Overhead, the Big Dipper rides high. Good scouts know to take its leading pointers north to Polaris, the famed Pole Star. For us, it sits 30 degrees (our latitude) high in the north, while the rotating earth beneath makes all the other celestial bodies spin around it from east to west.

If you drop south from the bowl of the Big Dipper, Leo the Lion rides high. Note the Egyptian Sphinx is based on the shape of this Lion in the sky. Taking the arc in the Dipper’s handle, we "arc" SE to bright orange Arcturus, the brightest star of Spring.

Spike south to Spica, the hot blue star in Virgo (with Jupiter now to its upper right), then curve to Corvus the Crow, a four sided grouping. It is above Corvus, in the arms of Virgo, where our large scopes will show members of the Virgo Supercluster, a swarm of over a thousand galaxies about 50 million light years away from us.

To the east, Hercules is rising, with the nice globular cluster M-13 marked on your sky map and visible in binocs. This rich cluster is one of the top telescopic sights in good sized scopes. Several other good globular clusters are also shown and listed on the best binoc objects on the map back page.

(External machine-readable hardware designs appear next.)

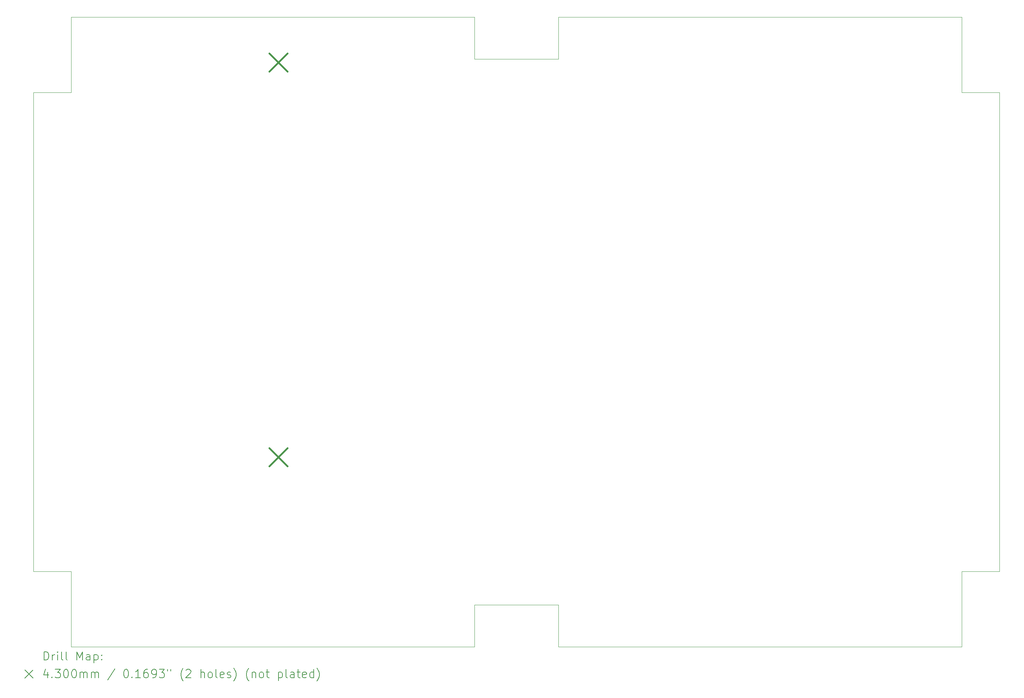
<source format=gbr>
%FSLAX45Y45*%
G04 Gerber Fmt 4.5, Leading zero omitted, Abs format (unit mm)*
G04 Created by KiCad (PCBNEW (6.0.0-0)) date 2022-10-14 11:14:02*
%MOMM*%
%LPD*%
G01*
G04 APERTURE LIST*
%TA.AperFunction,Profile*%
%ADD10C,0.100000*%
%TD*%
%ADD11C,0.200000*%
%ADD12C,0.430000*%
G04 APERTURE END LIST*
D10*
X15520000Y-1524000D02*
X25120000Y-1524000D01*
X3020000Y-14724000D02*
X3920000Y-14724000D01*
X13520000Y-2524000D02*
X15520000Y-2524000D01*
X25120000Y-16524000D02*
X25120000Y-14724000D01*
X13520000Y-15524000D02*
X15520000Y-15524000D01*
X25120000Y-14724000D02*
X26020000Y-14724000D01*
X26020000Y-3324000D02*
X26020000Y-14724000D01*
X15520000Y-1524000D02*
X15520000Y-2524000D01*
X25120000Y-3324000D02*
X25120000Y-1524000D01*
X15520000Y-15524000D02*
X15520000Y-16524000D01*
X3920000Y-16524000D02*
X3920000Y-14724000D01*
X25120000Y-3324000D02*
X26020000Y-3324000D01*
X13520000Y-16524000D02*
X3920000Y-16524000D01*
X3920000Y-1524000D02*
X13520000Y-1524000D01*
X25120000Y-16524000D02*
X15520000Y-16524000D01*
X13520000Y-1524000D02*
X13520000Y-2524000D01*
X3020000Y-14724000D02*
X3020000Y-3324000D01*
X13520000Y-15524000D02*
X13520000Y-16524000D01*
X3920000Y-1524000D02*
X3920000Y-3324000D01*
X3020000Y-3324000D02*
X3920000Y-3324000D01*
D11*
D12*
X8635000Y-2391000D02*
X9065000Y-2821000D01*
X9065000Y-2391000D02*
X8635000Y-2821000D01*
X8635000Y-11789000D02*
X9065000Y-12219000D01*
X9065000Y-11789000D02*
X8635000Y-12219000D01*
D11*
X3272619Y-16839476D02*
X3272619Y-16639476D01*
X3320238Y-16639476D01*
X3348809Y-16649000D01*
X3367857Y-16668048D01*
X3377381Y-16687095D01*
X3386905Y-16725190D01*
X3386905Y-16753762D01*
X3377381Y-16791857D01*
X3367857Y-16810905D01*
X3348809Y-16829952D01*
X3320238Y-16839476D01*
X3272619Y-16839476D01*
X3472619Y-16839476D02*
X3472619Y-16706143D01*
X3472619Y-16744238D02*
X3482143Y-16725190D01*
X3491667Y-16715667D01*
X3510714Y-16706143D01*
X3529762Y-16706143D01*
X3596428Y-16839476D02*
X3596428Y-16706143D01*
X3596428Y-16639476D02*
X3586905Y-16649000D01*
X3596428Y-16658524D01*
X3605952Y-16649000D01*
X3596428Y-16639476D01*
X3596428Y-16658524D01*
X3720238Y-16839476D02*
X3701190Y-16829952D01*
X3691667Y-16810905D01*
X3691667Y-16639476D01*
X3825000Y-16839476D02*
X3805952Y-16829952D01*
X3796428Y-16810905D01*
X3796428Y-16639476D01*
X4053571Y-16839476D02*
X4053571Y-16639476D01*
X4120238Y-16782333D01*
X4186905Y-16639476D01*
X4186905Y-16839476D01*
X4367857Y-16839476D02*
X4367857Y-16734714D01*
X4358333Y-16715667D01*
X4339286Y-16706143D01*
X4301190Y-16706143D01*
X4282143Y-16715667D01*
X4367857Y-16829952D02*
X4348810Y-16839476D01*
X4301190Y-16839476D01*
X4282143Y-16829952D01*
X4272619Y-16810905D01*
X4272619Y-16791857D01*
X4282143Y-16772809D01*
X4301190Y-16763286D01*
X4348810Y-16763286D01*
X4367857Y-16753762D01*
X4463095Y-16706143D02*
X4463095Y-16906143D01*
X4463095Y-16715667D02*
X4482143Y-16706143D01*
X4520238Y-16706143D01*
X4539286Y-16715667D01*
X4548810Y-16725190D01*
X4558333Y-16744238D01*
X4558333Y-16801381D01*
X4548810Y-16820429D01*
X4539286Y-16829952D01*
X4520238Y-16839476D01*
X4482143Y-16839476D01*
X4463095Y-16829952D01*
X4644048Y-16820429D02*
X4653571Y-16829952D01*
X4644048Y-16839476D01*
X4634524Y-16829952D01*
X4644048Y-16820429D01*
X4644048Y-16839476D01*
X4644048Y-16715667D02*
X4653571Y-16725190D01*
X4644048Y-16734714D01*
X4634524Y-16725190D01*
X4644048Y-16715667D01*
X4644048Y-16734714D01*
X2815000Y-17069000D02*
X3015000Y-17269000D01*
X3015000Y-17069000D02*
X2815000Y-17269000D01*
X3358333Y-17126143D02*
X3358333Y-17259476D01*
X3310714Y-17049952D02*
X3263095Y-17192810D01*
X3386905Y-17192810D01*
X3463095Y-17240429D02*
X3472619Y-17249952D01*
X3463095Y-17259476D01*
X3453571Y-17249952D01*
X3463095Y-17240429D01*
X3463095Y-17259476D01*
X3539286Y-17059476D02*
X3663095Y-17059476D01*
X3596428Y-17135667D01*
X3625000Y-17135667D01*
X3644048Y-17145190D01*
X3653571Y-17154714D01*
X3663095Y-17173762D01*
X3663095Y-17221381D01*
X3653571Y-17240429D01*
X3644048Y-17249952D01*
X3625000Y-17259476D01*
X3567857Y-17259476D01*
X3548809Y-17249952D01*
X3539286Y-17240429D01*
X3786905Y-17059476D02*
X3805952Y-17059476D01*
X3825000Y-17069000D01*
X3834524Y-17078524D01*
X3844048Y-17097571D01*
X3853571Y-17135667D01*
X3853571Y-17183286D01*
X3844048Y-17221381D01*
X3834524Y-17240429D01*
X3825000Y-17249952D01*
X3805952Y-17259476D01*
X3786905Y-17259476D01*
X3767857Y-17249952D01*
X3758333Y-17240429D01*
X3748809Y-17221381D01*
X3739286Y-17183286D01*
X3739286Y-17135667D01*
X3748809Y-17097571D01*
X3758333Y-17078524D01*
X3767857Y-17069000D01*
X3786905Y-17059476D01*
X3977381Y-17059476D02*
X3996428Y-17059476D01*
X4015476Y-17069000D01*
X4025000Y-17078524D01*
X4034524Y-17097571D01*
X4044048Y-17135667D01*
X4044048Y-17183286D01*
X4034524Y-17221381D01*
X4025000Y-17240429D01*
X4015476Y-17249952D01*
X3996428Y-17259476D01*
X3977381Y-17259476D01*
X3958333Y-17249952D01*
X3948809Y-17240429D01*
X3939286Y-17221381D01*
X3929762Y-17183286D01*
X3929762Y-17135667D01*
X3939286Y-17097571D01*
X3948809Y-17078524D01*
X3958333Y-17069000D01*
X3977381Y-17059476D01*
X4129762Y-17259476D02*
X4129762Y-17126143D01*
X4129762Y-17145190D02*
X4139286Y-17135667D01*
X4158333Y-17126143D01*
X4186905Y-17126143D01*
X4205952Y-17135667D01*
X4215476Y-17154714D01*
X4215476Y-17259476D01*
X4215476Y-17154714D02*
X4225000Y-17135667D01*
X4244048Y-17126143D01*
X4272619Y-17126143D01*
X4291667Y-17135667D01*
X4301190Y-17154714D01*
X4301190Y-17259476D01*
X4396429Y-17259476D02*
X4396429Y-17126143D01*
X4396429Y-17145190D02*
X4405952Y-17135667D01*
X4425000Y-17126143D01*
X4453571Y-17126143D01*
X4472619Y-17135667D01*
X4482143Y-17154714D01*
X4482143Y-17259476D01*
X4482143Y-17154714D02*
X4491667Y-17135667D01*
X4510714Y-17126143D01*
X4539286Y-17126143D01*
X4558333Y-17135667D01*
X4567857Y-17154714D01*
X4567857Y-17259476D01*
X4958333Y-17049952D02*
X4786905Y-17307095D01*
X5215476Y-17059476D02*
X5234524Y-17059476D01*
X5253571Y-17069000D01*
X5263095Y-17078524D01*
X5272619Y-17097571D01*
X5282143Y-17135667D01*
X5282143Y-17183286D01*
X5272619Y-17221381D01*
X5263095Y-17240429D01*
X5253571Y-17249952D01*
X5234524Y-17259476D01*
X5215476Y-17259476D01*
X5196429Y-17249952D01*
X5186905Y-17240429D01*
X5177381Y-17221381D01*
X5167857Y-17183286D01*
X5167857Y-17135667D01*
X5177381Y-17097571D01*
X5186905Y-17078524D01*
X5196429Y-17069000D01*
X5215476Y-17059476D01*
X5367857Y-17240429D02*
X5377381Y-17249952D01*
X5367857Y-17259476D01*
X5358333Y-17249952D01*
X5367857Y-17240429D01*
X5367857Y-17259476D01*
X5567857Y-17259476D02*
X5453571Y-17259476D01*
X5510714Y-17259476D02*
X5510714Y-17059476D01*
X5491667Y-17088048D01*
X5472619Y-17107095D01*
X5453571Y-17116619D01*
X5739286Y-17059476D02*
X5701190Y-17059476D01*
X5682143Y-17069000D01*
X5672619Y-17078524D01*
X5653571Y-17107095D01*
X5644048Y-17145190D01*
X5644048Y-17221381D01*
X5653571Y-17240429D01*
X5663095Y-17249952D01*
X5682143Y-17259476D01*
X5720238Y-17259476D01*
X5739286Y-17249952D01*
X5748809Y-17240429D01*
X5758333Y-17221381D01*
X5758333Y-17173762D01*
X5748809Y-17154714D01*
X5739286Y-17145190D01*
X5720238Y-17135667D01*
X5682143Y-17135667D01*
X5663095Y-17145190D01*
X5653571Y-17154714D01*
X5644048Y-17173762D01*
X5853571Y-17259476D02*
X5891667Y-17259476D01*
X5910714Y-17249952D01*
X5920238Y-17240429D01*
X5939286Y-17211857D01*
X5948809Y-17173762D01*
X5948809Y-17097571D01*
X5939286Y-17078524D01*
X5929762Y-17069000D01*
X5910714Y-17059476D01*
X5872619Y-17059476D01*
X5853571Y-17069000D01*
X5844048Y-17078524D01*
X5834524Y-17097571D01*
X5834524Y-17145190D01*
X5844048Y-17164238D01*
X5853571Y-17173762D01*
X5872619Y-17183286D01*
X5910714Y-17183286D01*
X5929762Y-17173762D01*
X5939286Y-17164238D01*
X5948809Y-17145190D01*
X6015476Y-17059476D02*
X6139286Y-17059476D01*
X6072619Y-17135667D01*
X6101190Y-17135667D01*
X6120238Y-17145190D01*
X6129762Y-17154714D01*
X6139286Y-17173762D01*
X6139286Y-17221381D01*
X6129762Y-17240429D01*
X6120238Y-17249952D01*
X6101190Y-17259476D01*
X6044048Y-17259476D01*
X6025000Y-17249952D01*
X6015476Y-17240429D01*
X6215476Y-17059476D02*
X6215476Y-17097571D01*
X6291667Y-17059476D02*
X6291667Y-17097571D01*
X6586905Y-17335667D02*
X6577381Y-17326143D01*
X6558333Y-17297571D01*
X6548809Y-17278524D01*
X6539286Y-17249952D01*
X6529762Y-17202333D01*
X6529762Y-17164238D01*
X6539286Y-17116619D01*
X6548809Y-17088048D01*
X6558333Y-17069000D01*
X6577381Y-17040429D01*
X6586905Y-17030905D01*
X6653571Y-17078524D02*
X6663095Y-17069000D01*
X6682143Y-17059476D01*
X6729762Y-17059476D01*
X6748809Y-17069000D01*
X6758333Y-17078524D01*
X6767857Y-17097571D01*
X6767857Y-17116619D01*
X6758333Y-17145190D01*
X6644048Y-17259476D01*
X6767857Y-17259476D01*
X7005952Y-17259476D02*
X7005952Y-17059476D01*
X7091667Y-17259476D02*
X7091667Y-17154714D01*
X7082143Y-17135667D01*
X7063095Y-17126143D01*
X7034524Y-17126143D01*
X7015476Y-17135667D01*
X7005952Y-17145190D01*
X7215476Y-17259476D02*
X7196428Y-17249952D01*
X7186905Y-17240429D01*
X7177381Y-17221381D01*
X7177381Y-17164238D01*
X7186905Y-17145190D01*
X7196428Y-17135667D01*
X7215476Y-17126143D01*
X7244048Y-17126143D01*
X7263095Y-17135667D01*
X7272619Y-17145190D01*
X7282143Y-17164238D01*
X7282143Y-17221381D01*
X7272619Y-17240429D01*
X7263095Y-17249952D01*
X7244048Y-17259476D01*
X7215476Y-17259476D01*
X7396428Y-17259476D02*
X7377381Y-17249952D01*
X7367857Y-17230905D01*
X7367857Y-17059476D01*
X7548809Y-17249952D02*
X7529762Y-17259476D01*
X7491667Y-17259476D01*
X7472619Y-17249952D01*
X7463095Y-17230905D01*
X7463095Y-17154714D01*
X7472619Y-17135667D01*
X7491667Y-17126143D01*
X7529762Y-17126143D01*
X7548809Y-17135667D01*
X7558333Y-17154714D01*
X7558333Y-17173762D01*
X7463095Y-17192810D01*
X7634524Y-17249952D02*
X7653571Y-17259476D01*
X7691667Y-17259476D01*
X7710714Y-17249952D01*
X7720238Y-17230905D01*
X7720238Y-17221381D01*
X7710714Y-17202333D01*
X7691667Y-17192810D01*
X7663095Y-17192810D01*
X7644048Y-17183286D01*
X7634524Y-17164238D01*
X7634524Y-17154714D01*
X7644048Y-17135667D01*
X7663095Y-17126143D01*
X7691667Y-17126143D01*
X7710714Y-17135667D01*
X7786905Y-17335667D02*
X7796428Y-17326143D01*
X7815476Y-17297571D01*
X7825000Y-17278524D01*
X7834524Y-17249952D01*
X7844048Y-17202333D01*
X7844048Y-17164238D01*
X7834524Y-17116619D01*
X7825000Y-17088048D01*
X7815476Y-17069000D01*
X7796428Y-17040429D01*
X7786905Y-17030905D01*
X8148809Y-17335667D02*
X8139286Y-17326143D01*
X8120238Y-17297571D01*
X8110714Y-17278524D01*
X8101190Y-17249952D01*
X8091667Y-17202333D01*
X8091667Y-17164238D01*
X8101190Y-17116619D01*
X8110714Y-17088048D01*
X8120238Y-17069000D01*
X8139286Y-17040429D01*
X8148809Y-17030905D01*
X8225000Y-17126143D02*
X8225000Y-17259476D01*
X8225000Y-17145190D02*
X8234524Y-17135667D01*
X8253571Y-17126143D01*
X8282143Y-17126143D01*
X8301190Y-17135667D01*
X8310714Y-17154714D01*
X8310714Y-17259476D01*
X8434524Y-17259476D02*
X8415476Y-17249952D01*
X8405952Y-17240429D01*
X8396429Y-17221381D01*
X8396429Y-17164238D01*
X8405952Y-17145190D01*
X8415476Y-17135667D01*
X8434524Y-17126143D01*
X8463095Y-17126143D01*
X8482143Y-17135667D01*
X8491667Y-17145190D01*
X8501190Y-17164238D01*
X8501190Y-17221381D01*
X8491667Y-17240429D01*
X8482143Y-17249952D01*
X8463095Y-17259476D01*
X8434524Y-17259476D01*
X8558333Y-17126143D02*
X8634524Y-17126143D01*
X8586905Y-17059476D02*
X8586905Y-17230905D01*
X8596429Y-17249952D01*
X8615476Y-17259476D01*
X8634524Y-17259476D01*
X8853571Y-17126143D02*
X8853571Y-17326143D01*
X8853571Y-17135667D02*
X8872619Y-17126143D01*
X8910714Y-17126143D01*
X8929762Y-17135667D01*
X8939286Y-17145190D01*
X8948810Y-17164238D01*
X8948810Y-17221381D01*
X8939286Y-17240429D01*
X8929762Y-17249952D01*
X8910714Y-17259476D01*
X8872619Y-17259476D01*
X8853571Y-17249952D01*
X9063095Y-17259476D02*
X9044048Y-17249952D01*
X9034524Y-17230905D01*
X9034524Y-17059476D01*
X9225000Y-17259476D02*
X9225000Y-17154714D01*
X9215476Y-17135667D01*
X9196429Y-17126143D01*
X9158333Y-17126143D01*
X9139286Y-17135667D01*
X9225000Y-17249952D02*
X9205952Y-17259476D01*
X9158333Y-17259476D01*
X9139286Y-17249952D01*
X9129762Y-17230905D01*
X9129762Y-17211857D01*
X9139286Y-17192810D01*
X9158333Y-17183286D01*
X9205952Y-17183286D01*
X9225000Y-17173762D01*
X9291667Y-17126143D02*
X9367857Y-17126143D01*
X9320238Y-17059476D02*
X9320238Y-17230905D01*
X9329762Y-17249952D01*
X9348810Y-17259476D01*
X9367857Y-17259476D01*
X9510714Y-17249952D02*
X9491667Y-17259476D01*
X9453571Y-17259476D01*
X9434524Y-17249952D01*
X9425000Y-17230905D01*
X9425000Y-17154714D01*
X9434524Y-17135667D01*
X9453571Y-17126143D01*
X9491667Y-17126143D01*
X9510714Y-17135667D01*
X9520238Y-17154714D01*
X9520238Y-17173762D01*
X9425000Y-17192810D01*
X9691667Y-17259476D02*
X9691667Y-17059476D01*
X9691667Y-17249952D02*
X9672619Y-17259476D01*
X9634524Y-17259476D01*
X9615476Y-17249952D01*
X9605952Y-17240429D01*
X9596429Y-17221381D01*
X9596429Y-17164238D01*
X9605952Y-17145190D01*
X9615476Y-17135667D01*
X9634524Y-17126143D01*
X9672619Y-17126143D01*
X9691667Y-17135667D01*
X9767857Y-17335667D02*
X9777381Y-17326143D01*
X9796429Y-17297571D01*
X9805952Y-17278524D01*
X9815476Y-17249952D01*
X9825000Y-17202333D01*
X9825000Y-17164238D01*
X9815476Y-17116619D01*
X9805952Y-17088048D01*
X9796429Y-17069000D01*
X9777381Y-17040429D01*
X9767857Y-17030905D01*
M02*

</source>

The brightest star of the northern hemisphere, Vega rises in the NE as twilight deepens. Twice as hot as our Sun, it appears blue-white, like most bright stars. Its constellation, tiny Lyra, looks like a parallogram just south of Vega, but was the harp of Orpheus in Greek legends.

In the southeast, Antares rises about the same time as Vega does, in the brightest of all constellations, Scorpius. Antares appears reddish (its Greek name means rival of Ares or Mars to the Romans) because it is half as hot as our yellow Sun; it is bright because it is a bloated red supergiant, big enough to swallow up our solar system all the way out to Saturn’s orbit! Saturn lies north of the stinger tail of Scorpius, on the border of the teapot shape of Sagittarius rising in the SE after sunset.